The Greenhouse Effect

To answer the question, we first need to understand exactly what is meant by greenhouse gases and how they cause the earth to warm up. The real questions are: Why does the earth have the temperature it has, and what causes it to change? Physics provides the answers. The earth gets its temperature from the energy bombarding it from the sun. The average amount of energy hitting the earth from the sun each second is about 342 watts per square meter (W/m2), but about 30% of this is reflected by clouds and water and ice on the earth’s surface, so about 235 W/ m2 is absorbed by the earth.1 A basic law of physics says that objects that get heated up also have to radiate energy to keep energy in balance, so about 235 W/m2 are also radiated by the earth. The Stefan-Boltzmann law says that the rate at which an object (known as a black body) radiates energy goes up as the fourth power of its temperature (T4). Using this law and the rate at which energy is absorbed and emitted by the earth, you can calculate that a black body earth should have a temperature of about -18°C or 0°F. But that is not what the temperature of the earth actually is—its average temperature is actually about 15°C (59°F) (10). It is lucky that the earth’s temperature is not what the Stefan-Boltzmann law predicts because the earth would be a ball of ice!

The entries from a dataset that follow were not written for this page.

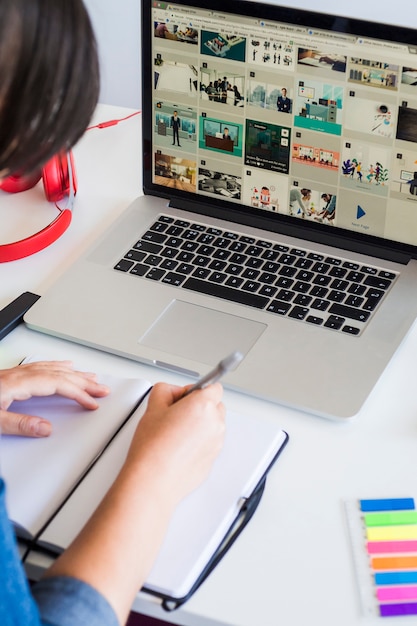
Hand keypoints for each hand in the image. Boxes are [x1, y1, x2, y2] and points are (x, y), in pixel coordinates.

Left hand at [0, 361, 109, 436]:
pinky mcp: (12, 375)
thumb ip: (20, 424)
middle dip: (85, 382)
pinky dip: (59, 366)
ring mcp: (16, 373)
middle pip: (60, 375)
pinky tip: (65, 365)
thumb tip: (46, 428)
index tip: (93, 402)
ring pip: (53, 369)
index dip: (79, 393)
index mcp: (17, 384)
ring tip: (91, 377)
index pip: (58, 385)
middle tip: (102, 389)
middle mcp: (19, 375)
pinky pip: (43, 366)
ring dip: (75, 373)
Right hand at [125, 382, 225, 506]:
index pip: (214, 386)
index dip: (196, 389)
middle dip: (199, 406)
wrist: (153, 481)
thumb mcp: (153, 407)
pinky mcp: (212, 460)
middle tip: (177, 414)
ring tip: (175, 434)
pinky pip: (209, 444)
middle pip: (215, 405)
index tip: (186, 395)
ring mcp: (216, 443)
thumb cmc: (153, 448)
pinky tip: (178, 448)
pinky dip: (198, 443)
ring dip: (200, 425)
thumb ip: (165, 390)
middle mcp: (214, 424)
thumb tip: (172, 391)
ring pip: (212, 425)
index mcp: (203, 406)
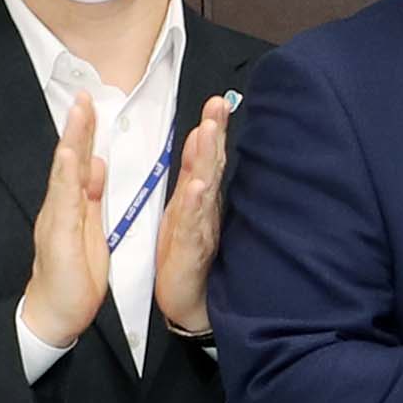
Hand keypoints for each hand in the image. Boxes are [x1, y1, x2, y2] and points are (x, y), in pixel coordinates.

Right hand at [16, 93, 111, 349]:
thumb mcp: (89, 227)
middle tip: (83, 92)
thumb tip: (96, 164)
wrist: (56, 313)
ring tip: (78, 111)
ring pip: (65, 173)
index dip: (84, 131)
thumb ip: (91, 195)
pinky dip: (66, 176)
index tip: (91, 101)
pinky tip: (69, 155)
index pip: (79, 160)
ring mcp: (57, 219)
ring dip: (72, 140)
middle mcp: (61, 206)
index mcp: (72, 203)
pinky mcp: (59, 235)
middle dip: (77, 125)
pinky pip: (64, 202)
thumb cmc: (73, 274)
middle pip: (70, 159)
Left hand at [149, 94, 235, 337]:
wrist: (188, 301)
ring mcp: (201, 227)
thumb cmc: (184, 255)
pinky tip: (198, 188)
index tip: (215, 102)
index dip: (212, 129)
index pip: (207, 157)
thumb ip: (193, 173)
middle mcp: (204, 208)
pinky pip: (194, 224)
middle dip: (215, 134)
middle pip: (211, 165)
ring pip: (206, 188)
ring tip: (209, 134)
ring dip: (208, 160)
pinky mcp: (192, 249)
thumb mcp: (185, 208)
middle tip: (218, 106)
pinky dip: (196, 205)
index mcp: (198, 197)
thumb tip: (200, 136)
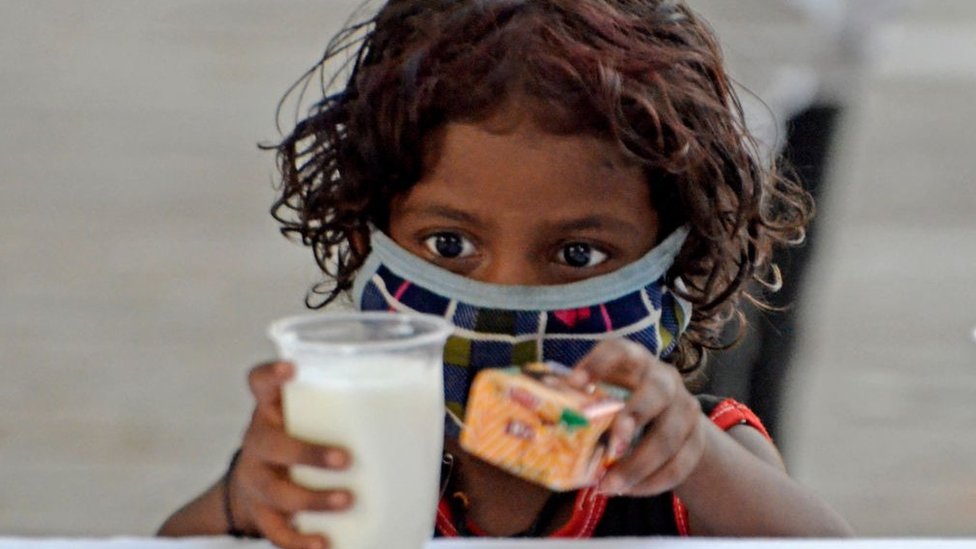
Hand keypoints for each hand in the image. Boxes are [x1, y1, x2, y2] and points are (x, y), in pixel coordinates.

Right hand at [230, 361, 353, 548]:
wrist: (261, 483)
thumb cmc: (306, 438)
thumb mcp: (319, 418)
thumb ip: (357, 410)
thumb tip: (428, 411)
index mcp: (274, 408)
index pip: (260, 382)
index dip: (272, 373)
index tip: (293, 367)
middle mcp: (259, 440)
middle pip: (270, 442)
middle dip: (308, 452)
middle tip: (346, 459)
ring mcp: (256, 478)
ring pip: (275, 490)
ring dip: (314, 498)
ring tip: (348, 500)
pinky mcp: (260, 513)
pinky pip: (275, 530)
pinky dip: (300, 540)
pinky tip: (324, 544)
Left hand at [568, 340, 706, 496]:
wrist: (668, 415)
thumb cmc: (620, 400)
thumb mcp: (602, 391)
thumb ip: (577, 398)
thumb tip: (541, 403)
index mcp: (633, 360)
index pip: (618, 351)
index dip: (597, 364)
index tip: (573, 384)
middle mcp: (663, 378)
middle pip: (656, 392)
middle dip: (633, 418)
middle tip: (611, 447)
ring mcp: (685, 408)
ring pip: (669, 437)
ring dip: (638, 466)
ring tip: (609, 486)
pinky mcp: (696, 439)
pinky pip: (680, 464)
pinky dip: (652, 482)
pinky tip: (628, 491)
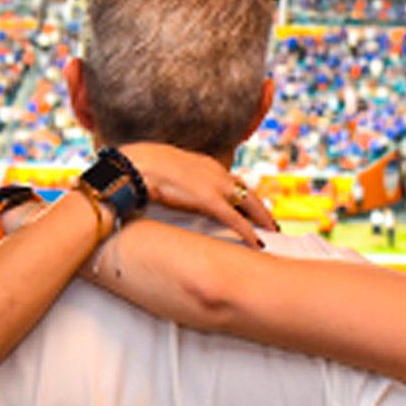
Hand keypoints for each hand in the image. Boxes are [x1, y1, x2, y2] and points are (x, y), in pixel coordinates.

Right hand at [120, 142, 277, 247]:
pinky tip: (257, 243)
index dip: (241, 193)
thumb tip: (169, 190)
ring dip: (261, 217)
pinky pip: (236, 219)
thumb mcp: (163, 169)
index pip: (230, 180)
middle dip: (259, 206)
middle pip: (246, 190)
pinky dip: (248, 232)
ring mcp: (214, 184)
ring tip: (271, 231)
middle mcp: (214, 171)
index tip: (249, 203)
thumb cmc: (141, 167)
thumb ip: (174, 179)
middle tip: (270, 220)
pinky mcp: (209, 200)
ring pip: (248, 202)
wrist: (134, 166)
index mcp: (203, 163)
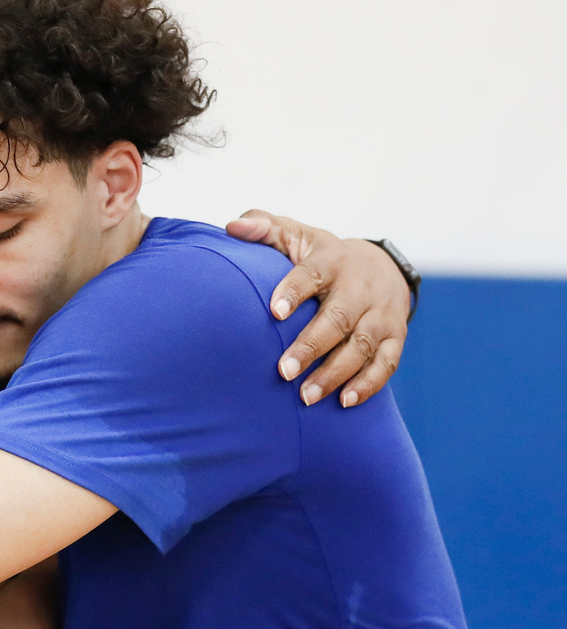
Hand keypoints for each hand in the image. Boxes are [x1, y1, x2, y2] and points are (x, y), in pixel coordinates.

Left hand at [226, 211, 410, 407]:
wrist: (380, 264)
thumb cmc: (323, 256)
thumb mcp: (296, 236)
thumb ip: (264, 228)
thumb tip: (232, 226)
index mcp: (332, 261)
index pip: (312, 275)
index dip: (294, 292)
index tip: (274, 312)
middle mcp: (360, 288)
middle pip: (338, 319)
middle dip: (311, 347)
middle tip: (283, 371)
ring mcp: (381, 314)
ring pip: (362, 346)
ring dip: (335, 373)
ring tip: (306, 396)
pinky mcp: (395, 336)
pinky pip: (386, 363)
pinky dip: (368, 384)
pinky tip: (345, 401)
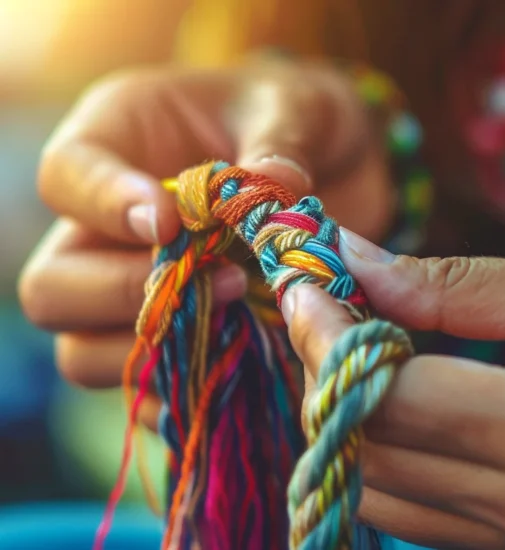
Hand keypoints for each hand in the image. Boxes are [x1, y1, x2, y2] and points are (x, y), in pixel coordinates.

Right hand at [19, 58, 395, 430]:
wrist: (333, 164)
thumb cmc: (297, 117)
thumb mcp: (297, 108)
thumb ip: (280, 144)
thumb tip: (274, 192)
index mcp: (118, 140)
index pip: (66, 176)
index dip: (104, 205)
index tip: (168, 222)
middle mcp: (108, 224)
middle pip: (53, 284)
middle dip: (125, 293)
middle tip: (221, 278)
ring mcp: (133, 285)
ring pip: (82, 348)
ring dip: (155, 347)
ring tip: (239, 309)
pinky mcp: (174, 330)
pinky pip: (144, 384)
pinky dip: (181, 388)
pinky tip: (234, 366)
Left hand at [281, 228, 504, 549]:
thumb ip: (454, 283)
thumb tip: (355, 263)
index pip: (390, 396)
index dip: (329, 339)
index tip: (306, 287)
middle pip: (372, 448)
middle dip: (326, 374)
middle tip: (326, 310)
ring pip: (379, 492)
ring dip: (346, 418)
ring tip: (355, 351)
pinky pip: (415, 514)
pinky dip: (384, 458)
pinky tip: (396, 404)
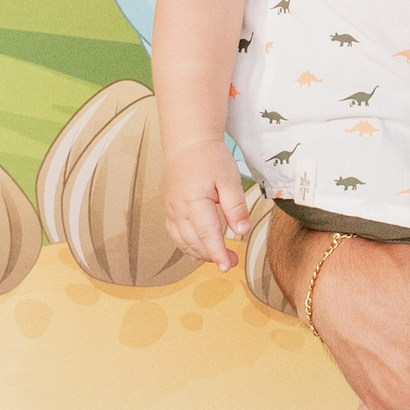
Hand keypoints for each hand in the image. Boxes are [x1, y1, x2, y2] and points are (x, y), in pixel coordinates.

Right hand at [162, 138, 250, 269]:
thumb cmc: (210, 158)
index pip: (207, 234)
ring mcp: (170, 209)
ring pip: (182, 240)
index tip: (228, 266)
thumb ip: (236, 206)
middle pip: (194, 241)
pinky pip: (175, 233)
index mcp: (193, 201)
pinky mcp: (169, 208)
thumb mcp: (229, 179)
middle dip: (212, 255)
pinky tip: (198, 248)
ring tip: (217, 257)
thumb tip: (241, 231)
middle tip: (231, 262)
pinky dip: (186, 245)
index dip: (218, 253)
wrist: (188, 143)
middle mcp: (178, 208)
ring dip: (199, 253)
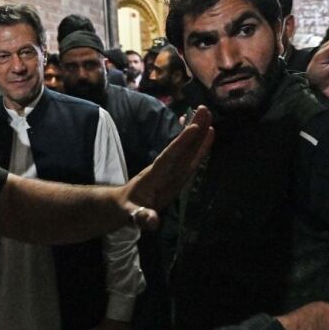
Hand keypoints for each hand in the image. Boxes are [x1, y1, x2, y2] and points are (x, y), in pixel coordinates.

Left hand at [123, 106, 213, 224]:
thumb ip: (140, 217)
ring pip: (186, 148)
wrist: (122, 204)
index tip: (195, 127)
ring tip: (206, 112)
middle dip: (193, 129)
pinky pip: (186, 155)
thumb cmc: (127, 210)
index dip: (182, 144)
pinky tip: (200, 128)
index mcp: (155, 176)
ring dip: (196, 131)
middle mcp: (164, 169)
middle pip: (181, 148)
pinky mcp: (174, 172)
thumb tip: (151, 221)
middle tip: (205, 108)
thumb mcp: (131, 216)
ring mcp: (170, 170)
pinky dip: (193, 142)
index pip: (170, 157)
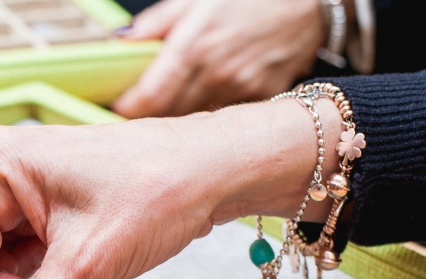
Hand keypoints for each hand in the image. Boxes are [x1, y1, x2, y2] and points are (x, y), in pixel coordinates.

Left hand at [113, 0, 327, 117]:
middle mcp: (216, 72)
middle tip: (137, 110)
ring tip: (170, 106)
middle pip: (167, 115)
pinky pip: (225, 117)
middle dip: (147, 117)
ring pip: (194, 120)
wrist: (309, 0)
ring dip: (177, 118)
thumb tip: (120, 39)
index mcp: (194, 45)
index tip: (117, 107)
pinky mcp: (261, 97)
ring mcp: (241, 88)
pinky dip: (210, 116)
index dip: (126, 108)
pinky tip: (206, 102)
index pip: (148, 98)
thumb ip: (156, 22)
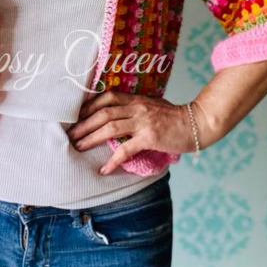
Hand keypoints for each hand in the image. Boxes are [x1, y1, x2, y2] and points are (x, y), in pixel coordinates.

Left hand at [66, 90, 199, 174]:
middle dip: (83, 124)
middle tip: (69, 134)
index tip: (75, 116)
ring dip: (90, 138)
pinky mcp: (150, 137)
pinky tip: (104, 169)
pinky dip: (113, 160)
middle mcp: (136, 107)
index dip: (88, 106)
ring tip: (77, 147)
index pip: (106, 98)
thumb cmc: (174, 117)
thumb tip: (117, 115)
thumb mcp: (152, 105)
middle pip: (102, 113)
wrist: (196, 122)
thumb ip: (135, 108)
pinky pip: (126, 148)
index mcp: (136, 99)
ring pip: (109, 127)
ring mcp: (143, 122)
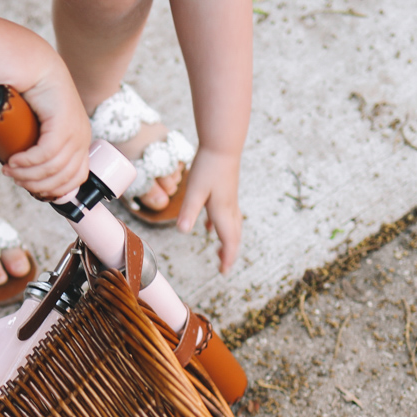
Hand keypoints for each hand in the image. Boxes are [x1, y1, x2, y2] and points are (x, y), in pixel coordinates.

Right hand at [1, 72, 90, 201]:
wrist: (35, 66)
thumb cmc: (33, 98)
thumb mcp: (40, 128)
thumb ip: (39, 147)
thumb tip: (24, 172)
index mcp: (80, 141)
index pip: (75, 179)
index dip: (53, 190)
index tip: (30, 188)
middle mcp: (82, 138)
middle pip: (63, 178)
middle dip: (35, 185)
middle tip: (14, 178)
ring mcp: (76, 131)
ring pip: (53, 168)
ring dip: (28, 174)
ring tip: (9, 169)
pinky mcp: (64, 124)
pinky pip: (47, 154)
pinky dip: (29, 162)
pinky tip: (14, 161)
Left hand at [174, 147, 243, 272]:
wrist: (222, 145)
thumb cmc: (208, 166)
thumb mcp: (195, 190)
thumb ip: (189, 211)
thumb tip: (183, 231)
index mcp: (222, 211)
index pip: (228, 240)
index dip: (227, 257)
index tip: (223, 272)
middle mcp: (229, 208)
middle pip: (234, 236)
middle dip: (229, 253)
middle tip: (223, 267)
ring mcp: (230, 200)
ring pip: (232, 226)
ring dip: (228, 241)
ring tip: (219, 252)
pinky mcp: (227, 192)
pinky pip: (226, 215)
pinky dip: (220, 226)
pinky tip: (210, 226)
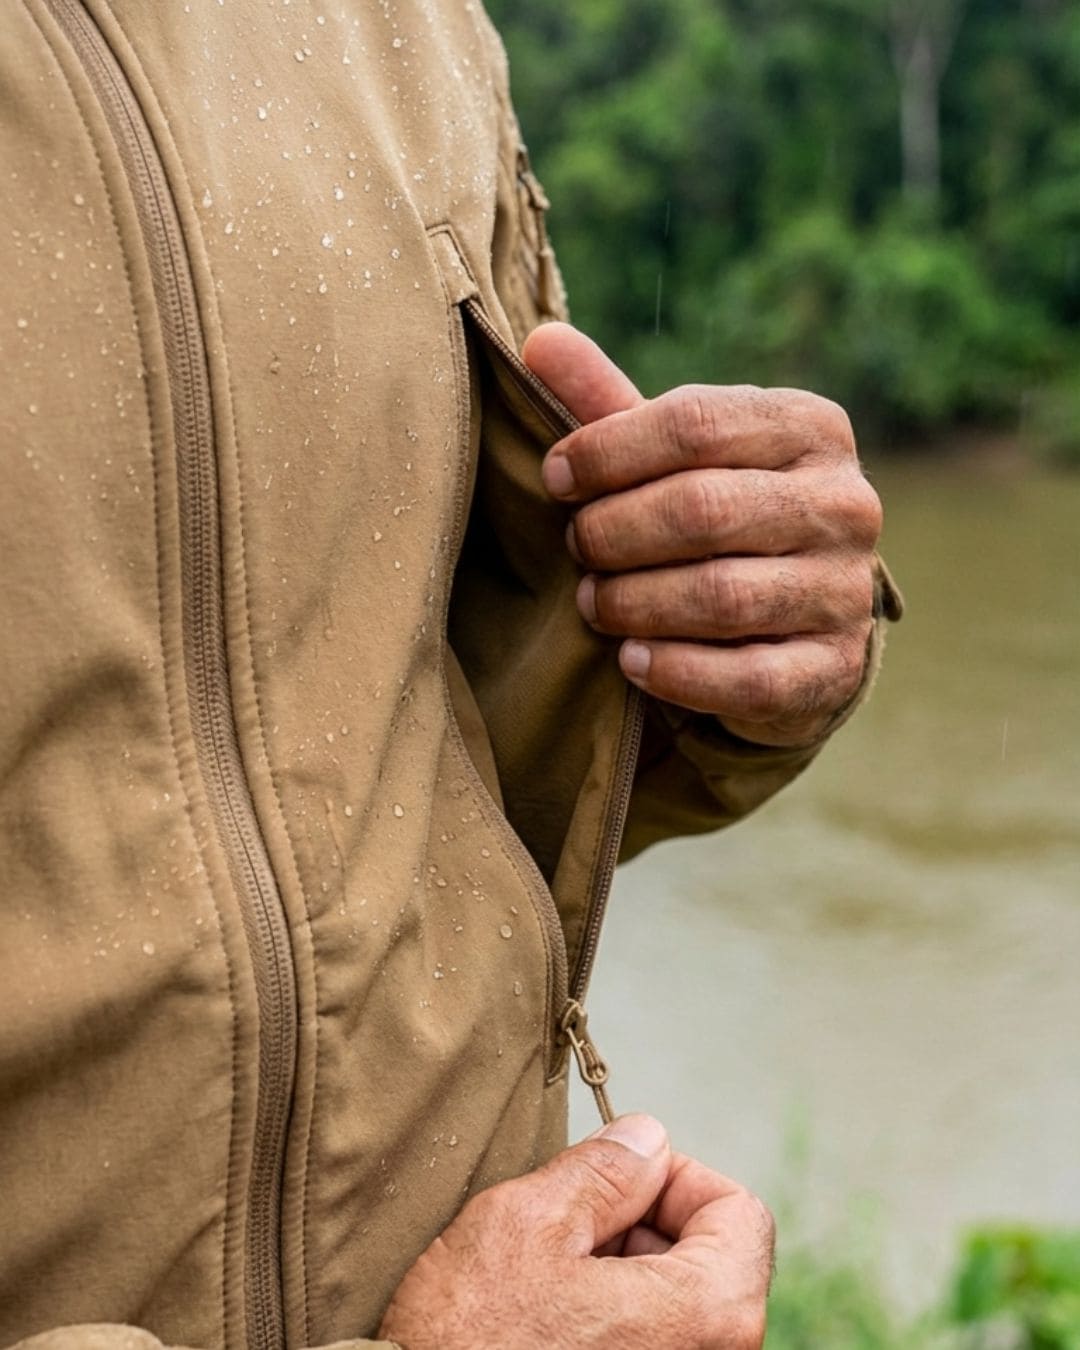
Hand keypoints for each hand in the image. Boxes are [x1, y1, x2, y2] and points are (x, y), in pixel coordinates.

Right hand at [378, 1114, 773, 1349]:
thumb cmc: (470, 1342)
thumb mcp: (528, 1225)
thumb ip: (603, 1171)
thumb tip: (646, 1139)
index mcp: (707, 1315)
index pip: (739, 1212)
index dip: (673, 1177)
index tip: (613, 1181)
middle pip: (707, 1259)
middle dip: (637, 1226)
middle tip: (563, 1230)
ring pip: (672, 1304)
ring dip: (615, 1274)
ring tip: (544, 1281)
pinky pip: (646, 1344)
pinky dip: (605, 1320)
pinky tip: (544, 1323)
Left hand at [522, 324, 883, 746]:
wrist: (794, 619)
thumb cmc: (719, 516)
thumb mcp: (673, 456)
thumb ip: (611, 403)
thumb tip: (539, 341)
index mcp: (809, 427)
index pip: (694, 424)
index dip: (608, 451)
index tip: (555, 478)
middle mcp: (844, 503)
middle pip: (702, 510)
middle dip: (615, 533)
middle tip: (576, 548)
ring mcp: (845, 590)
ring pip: (721, 597)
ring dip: (634, 603)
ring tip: (593, 602)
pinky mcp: (835, 668)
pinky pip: (747, 678)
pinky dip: (676, 671)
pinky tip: (631, 660)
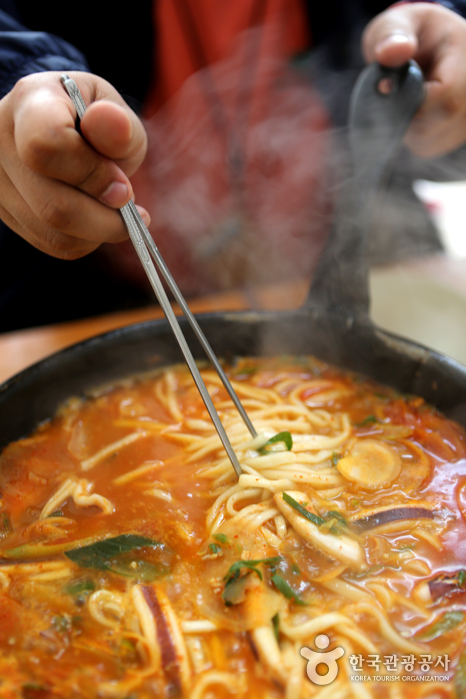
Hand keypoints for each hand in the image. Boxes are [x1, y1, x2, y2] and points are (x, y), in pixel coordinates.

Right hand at [0, 71, 148, 258]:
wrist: (69, 133)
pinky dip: (84, 239)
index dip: (92, 175)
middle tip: (129, 205)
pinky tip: (94, 216)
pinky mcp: (5, 213)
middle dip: (105, 217)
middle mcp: (0, 142)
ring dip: (97, 231)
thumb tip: (115, 127)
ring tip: (114, 209)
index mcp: (31, 102)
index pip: (46, 144)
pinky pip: (52, 243)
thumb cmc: (96, 122)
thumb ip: (120, 126)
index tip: (124, 186)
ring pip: (54, 232)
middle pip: (53, 205)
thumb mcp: (116, 114)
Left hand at [363, 3, 465, 157]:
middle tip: (390, 91)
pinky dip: (410, 135)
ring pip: (429, 141)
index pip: (444, 98)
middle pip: (435, 126)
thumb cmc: (412, 35)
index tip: (386, 85)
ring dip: (404, 126)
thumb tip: (391, 52)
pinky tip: (410, 112)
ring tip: (403, 98)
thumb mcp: (400, 22)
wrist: (428, 50)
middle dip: (402, 113)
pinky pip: (427, 147)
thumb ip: (391, 33)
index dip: (408, 100)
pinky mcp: (455, 135)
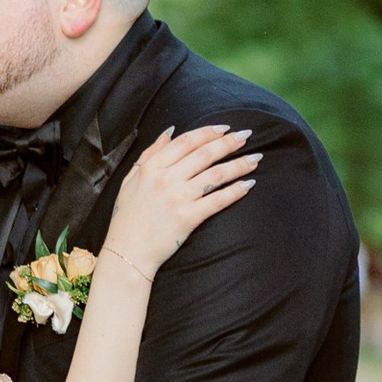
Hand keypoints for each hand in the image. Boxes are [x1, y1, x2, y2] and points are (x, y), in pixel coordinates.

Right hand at [100, 122, 261, 281]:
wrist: (126, 253)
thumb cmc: (126, 218)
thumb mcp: (130, 180)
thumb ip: (149, 154)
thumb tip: (170, 131)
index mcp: (151, 168)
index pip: (186, 142)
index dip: (208, 132)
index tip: (226, 128)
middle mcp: (165, 179)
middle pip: (205, 154)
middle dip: (229, 143)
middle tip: (247, 136)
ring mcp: (178, 198)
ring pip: (216, 174)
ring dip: (239, 164)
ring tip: (255, 159)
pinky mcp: (188, 218)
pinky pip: (217, 200)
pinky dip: (235, 191)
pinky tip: (248, 184)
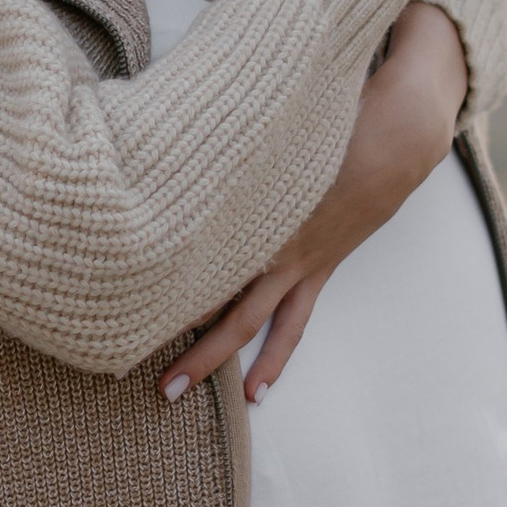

So is physics wrong? No, but we didn’t account for the earth’s atmosphere. The atmosphere consists mostly of nitrogen and oxygen but also contains gases known as greenhouse gases—principally water vapor and CO2 but also methane, nitrous oxide, ozone, and a few other minor gases. The energy from the sun is mostly vis­ible light, but when it is absorbed by the earth and radiated back into space, it is radiated as infrared light that has a longer wavelength and less energy than visible light. The earth’s atmosphere is largely transparent to the visible light from the sun, but the greenhouse gases absorb most of the infrared radiation. The nitro­gen and oxygen that form most of the atmosphere do not absorb the infrared radiation, so they do not contribute to warming the earth. So, the simple expla­nation of the greenhouse effect is that the earth is like a greenhouse where the sun’s energy passes through the glass panes but is trapped inside the greenhouse because the infrared radiation can’t pass through the glass—the glass being the greenhouse gases.

A more sophisticated and accurate view is that the infrared radiation is absorbed by the greenhouse gases, which then re-emit the radiation in all directions, with some of it coming back to the earth and some of it heating up the atmosphere and being radiated into space. The net result is that the earth heats up to a higher temperature than it would have if the greenhouse gases didn’t exist. It still has to be in balance energetically, so as the earth gets a higher temperature, it radiates energy at a higher rate—with some of it coming back to earth—until it is balanced to match the incoming solar radiation, according to the Stefan-Boltzmann law (10). The balancing act can take a very long time, however, and the big problem is that currently there is a mismatch. The earth is radiating 0.6 W/m2 less than it is absorbing, inevitably leading to global warming (10, 11)

All of this is non-controversial and natural—it is how the earth and its atmo­sphere work, though there are lots of details glossed over here. The real contro­versy is whether humans are changing the earth’s temperature by adding such large amounts of CO2 (and other greenhouse gases) to the atmosphere that its greenhouse effect is causing the earth to heat up to achieve a new energy balance. That is the question!